Nos sauveteurs nous guidèrent vers la maison la mieux tenue.
Une jeune femme couronnée d’un diadème de pièces d’argent prépara du thé brûlant ; les enfants, empilés sous le tandour, nous firent place à leurs côtés, et, quand enfin nos membres furent un peu dégelés, on mit à notre disposition un feutre épais, tandis que deux paysans allaient au plus vite monter la garde auprès de la berline naufragée.
Je fus réveillée par un cri strident et un jet de lumière qui éclaira subitement le centre de la toiture. Le cri avait été poussé par un veilleur de nuit chargé de déboucher au matin l’ouverture circulaire ménagée au faîte de chaque maison et d’annoncer aux villageois le retour de l’aurore. La journée s’annonçait radieuse. Nous courûmes vers la berline. Bagages et provisions étaient intacts. Bientôt arrivèrent des postillons et des chevaux ; mais, comme la veille, leurs efforts pour relever le carrosse demeurèrent infructueux. Ce fut à un attelage de bœufs que revint l’honneur d’avoir raison de la neige et des ornières.
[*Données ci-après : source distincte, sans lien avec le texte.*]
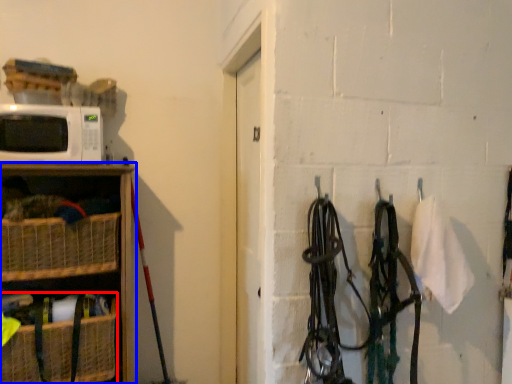
Question: Which object appears closest to the camera in this image, basket (highlighted by a red box) or shelf (highlighted by a blue box)?

Choices:
 (A) basket
 (B) shelf

Answer: (B)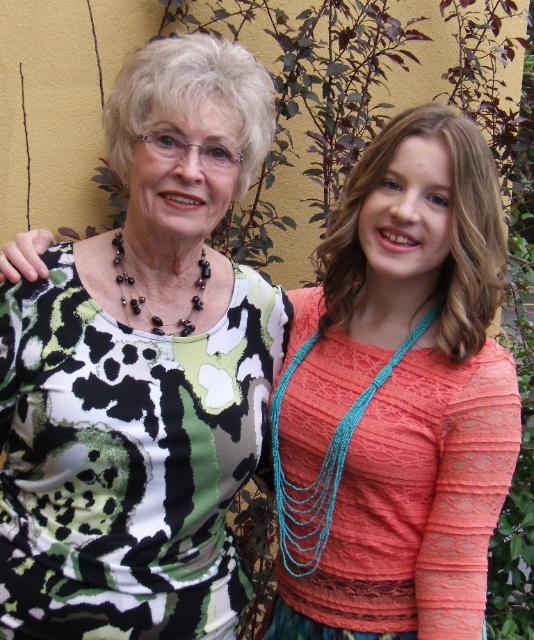
Question: Among these objects, which one is nearest to the camera?

Choices:
 (A) coral lace top at center
 (B) printed fabric dress at center

Answer: (B)

Question: Does coral lace top at center have a lesser width compared to printed fabric dress at center?

Choices:
 (A) no
 (B) yes

Answer: (B)

Question: Is coral lace top at center to the right of printed fabric dress at center from the viewer's perspective?

Choices:
 (A) yes
 (B) no

Answer: (A)

Question: Which of the following is the closest to the observer?

Choices:
 (A) coral lace top at center
 (B) printed fabric dress at center

Answer: (B)

Question: Is coral lace top at center in front of printed fabric dress at center?

Choices:
 (A) no
 (B) yes

Answer: (A)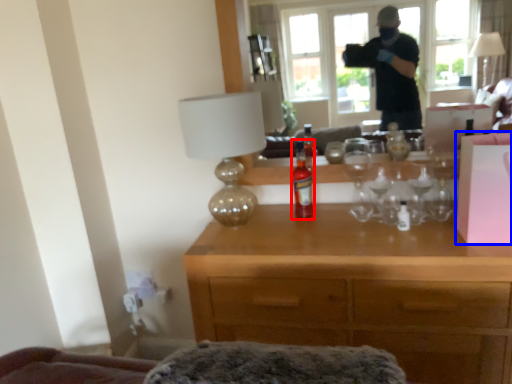
Question: Which object is closer to the camera taking this photo, bottle (highlighted by a red box) or box (highlighted by a blue box)?

Choices:
 (A) bottle
 (B) box

Answer: (B)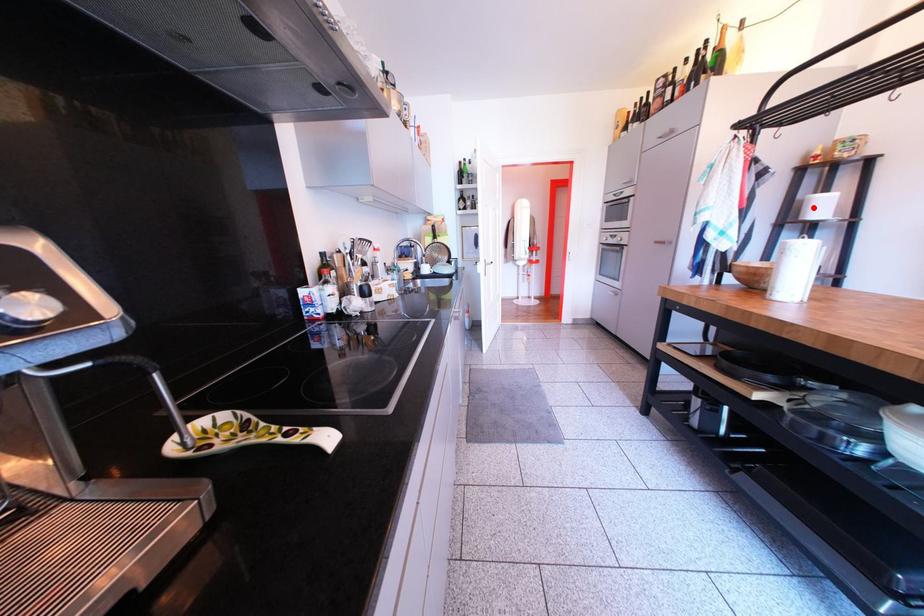
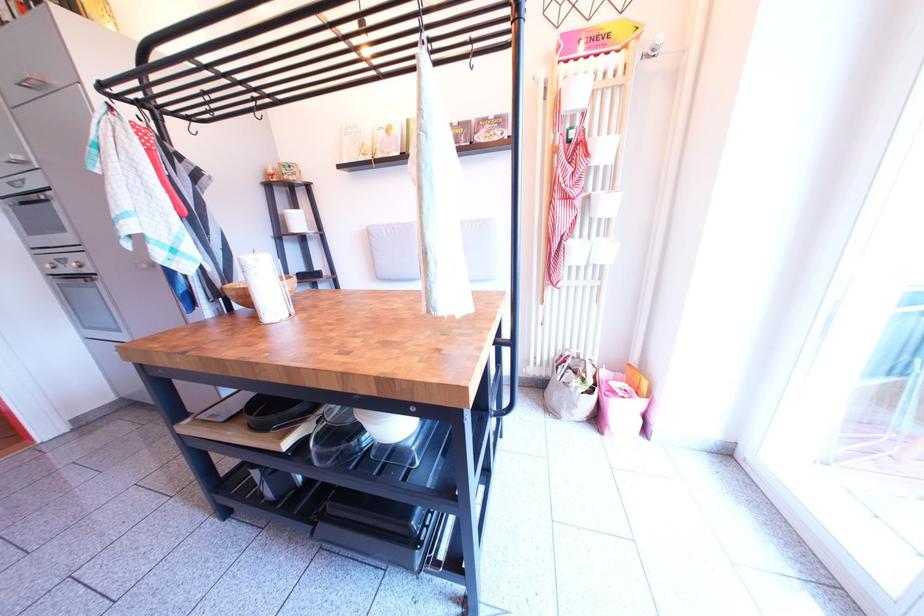
Where in the second image is the point corresponding to the highlighted location from the first image?

(295, 222)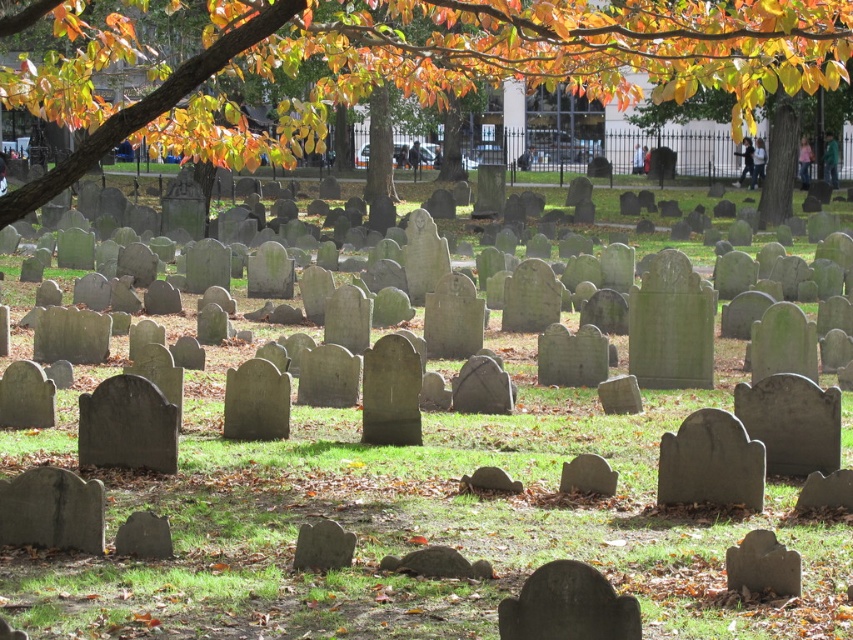
You are standing in the cemetery and notice the autumn leaves at upper center. Based on their position, can you determine if they are closer to the front or the back of the image?

The autumn leaves at upper center are located at point 0.102 on the horizontal axis, which places them closer to the left edge of the image. However, their vertical position at 0.481 places them near the center of the image vertically. Since the image does not provide depth cues beyond their coordinates, their proximity to the front or back cannot be definitively determined based solely on the given coordinates.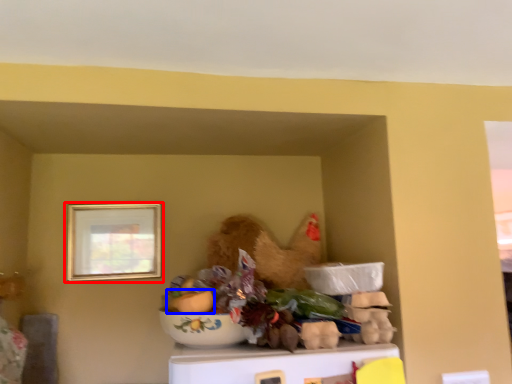
Question: Which point is closer to the camera, picture frame (highlighted by a red box) or food (highlighted by a blue box)?

Choices:
 (A) picture frame
 (B) food

Answer: (B)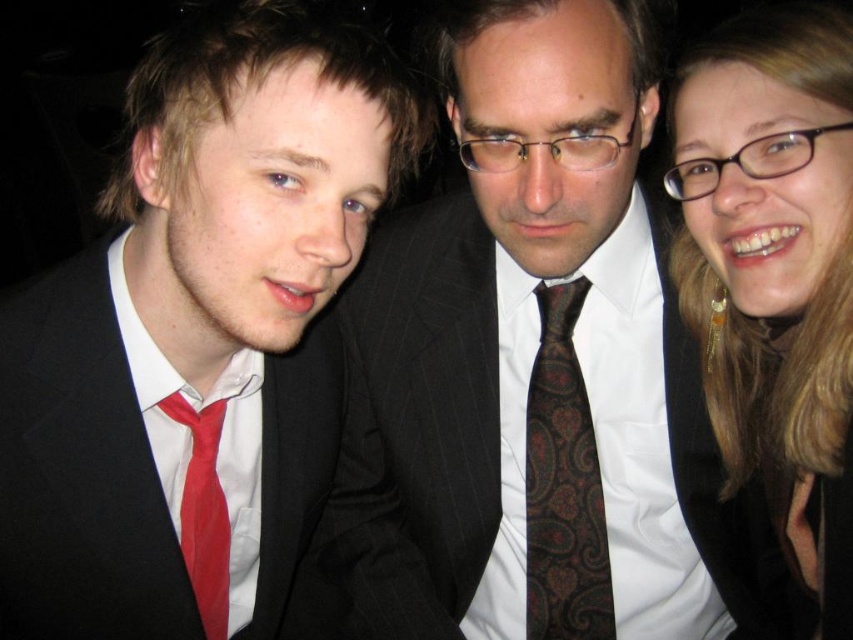
Question: Which point is closer to the camera?

Choices:
 (A) (769, 113)
 (B) (624, 438)
 (C) (200, 572)
 (D) (61, 529)

Answer: (A)

Question: Considering the relative positions of paisley-patterned tie at center and red satin tie at left in the image provided, where is paisley-patterned tie at center located with respect to red satin tie at left?

Choices:
 (A) right
 (B) left

Answer: (A)

Question: Does paisley-patterned tie at center have a larger size compared to matte black suit at left?

Choices:
 (A) no
 (B) yes

Answer: (B)

Question: Is matte black jacket at upper right positioned before matte black suit at left?

Choices:
 (A) yes
 (B) no

Answer: (A)

Question: Which object is the closest to the paisley-patterned tie at center?

Choices:
 (A) matte black suit at left
 (B) matte black jacket at upper right
 (C) brown paisley tie at center

Answer: (C)

Question: Which object is closer to the camera taking this photo?

Choices:
 (A) brown paisley tie at center
 (B) matte black jacket at upper right
 (C) red satin tie at left
 (D) matte black suit at left

Answer: (B)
Dès lors il fallut renoncer à traîner la voiture pleine et nous empiler avec nos bagages sur un de ces traîneaux considérés naguère avec tant de mépris, tandis que Niet s’acharnait à faire marcher derrière nous la pompeuse guimbarde.
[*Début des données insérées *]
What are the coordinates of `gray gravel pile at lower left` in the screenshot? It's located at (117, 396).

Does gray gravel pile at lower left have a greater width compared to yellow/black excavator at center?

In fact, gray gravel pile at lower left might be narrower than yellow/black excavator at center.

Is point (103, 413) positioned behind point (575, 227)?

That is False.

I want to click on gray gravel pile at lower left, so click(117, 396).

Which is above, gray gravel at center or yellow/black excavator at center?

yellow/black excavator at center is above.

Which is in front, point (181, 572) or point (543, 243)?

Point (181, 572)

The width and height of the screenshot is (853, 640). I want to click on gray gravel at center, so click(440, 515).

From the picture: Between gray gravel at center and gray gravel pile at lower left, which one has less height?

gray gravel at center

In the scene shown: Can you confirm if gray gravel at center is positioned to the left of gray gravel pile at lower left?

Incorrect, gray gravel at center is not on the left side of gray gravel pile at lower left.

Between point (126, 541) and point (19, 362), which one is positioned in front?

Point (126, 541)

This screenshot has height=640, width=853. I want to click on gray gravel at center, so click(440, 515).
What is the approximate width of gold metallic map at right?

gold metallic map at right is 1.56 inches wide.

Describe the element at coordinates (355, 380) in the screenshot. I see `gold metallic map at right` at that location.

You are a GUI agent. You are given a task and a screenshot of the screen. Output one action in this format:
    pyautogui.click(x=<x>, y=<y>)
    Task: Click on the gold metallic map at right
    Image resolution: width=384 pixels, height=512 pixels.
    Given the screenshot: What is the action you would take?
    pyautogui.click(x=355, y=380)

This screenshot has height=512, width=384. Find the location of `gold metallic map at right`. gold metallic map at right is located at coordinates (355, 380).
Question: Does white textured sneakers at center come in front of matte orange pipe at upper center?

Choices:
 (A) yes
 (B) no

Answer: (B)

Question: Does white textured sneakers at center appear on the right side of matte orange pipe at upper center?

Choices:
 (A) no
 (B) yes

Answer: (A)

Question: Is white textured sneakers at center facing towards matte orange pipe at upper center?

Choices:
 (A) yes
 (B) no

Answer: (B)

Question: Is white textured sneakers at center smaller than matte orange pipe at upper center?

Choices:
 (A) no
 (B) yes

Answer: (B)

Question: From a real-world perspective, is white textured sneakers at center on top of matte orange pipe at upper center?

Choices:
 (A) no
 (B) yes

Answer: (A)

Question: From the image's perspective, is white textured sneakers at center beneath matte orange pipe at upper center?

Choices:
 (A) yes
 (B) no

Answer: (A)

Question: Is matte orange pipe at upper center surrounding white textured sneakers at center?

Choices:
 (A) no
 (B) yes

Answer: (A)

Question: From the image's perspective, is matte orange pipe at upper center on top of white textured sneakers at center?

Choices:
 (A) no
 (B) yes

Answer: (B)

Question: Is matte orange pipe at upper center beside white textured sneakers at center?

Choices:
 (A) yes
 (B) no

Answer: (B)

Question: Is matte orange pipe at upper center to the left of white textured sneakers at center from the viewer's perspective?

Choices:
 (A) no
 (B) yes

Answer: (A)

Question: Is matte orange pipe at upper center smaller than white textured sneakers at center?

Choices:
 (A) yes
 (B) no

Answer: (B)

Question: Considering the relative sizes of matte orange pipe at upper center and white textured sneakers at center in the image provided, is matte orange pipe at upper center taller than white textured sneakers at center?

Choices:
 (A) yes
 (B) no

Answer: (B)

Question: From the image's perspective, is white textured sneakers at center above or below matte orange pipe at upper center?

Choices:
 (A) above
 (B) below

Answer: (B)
Jusqu’à Érivan le voyage fut une longue suite de stations douloureuses. Étapes faites en traîneaux, étapes exécutées dans une berline toujours prête à verser, interminables arrêts dans des maisons de poste aussi dépourvues de chevaux que de vivres, se succédèrent dix jours durant.
Il serait monotone de narrer en détail nos déceptions et nos souffrances. J’ouvrirai donc mes notes en face du premier monument iranien. Je n’ai pas encore franchi la frontière politique de l’empire du Chah in Chah, puisque le Dieu des combats a fait russe la Transcaucasie, mais je suis certainement en Perse, si j’en juge au costume, au langage des habitants, au bazar et aux édifices qui m’entourent.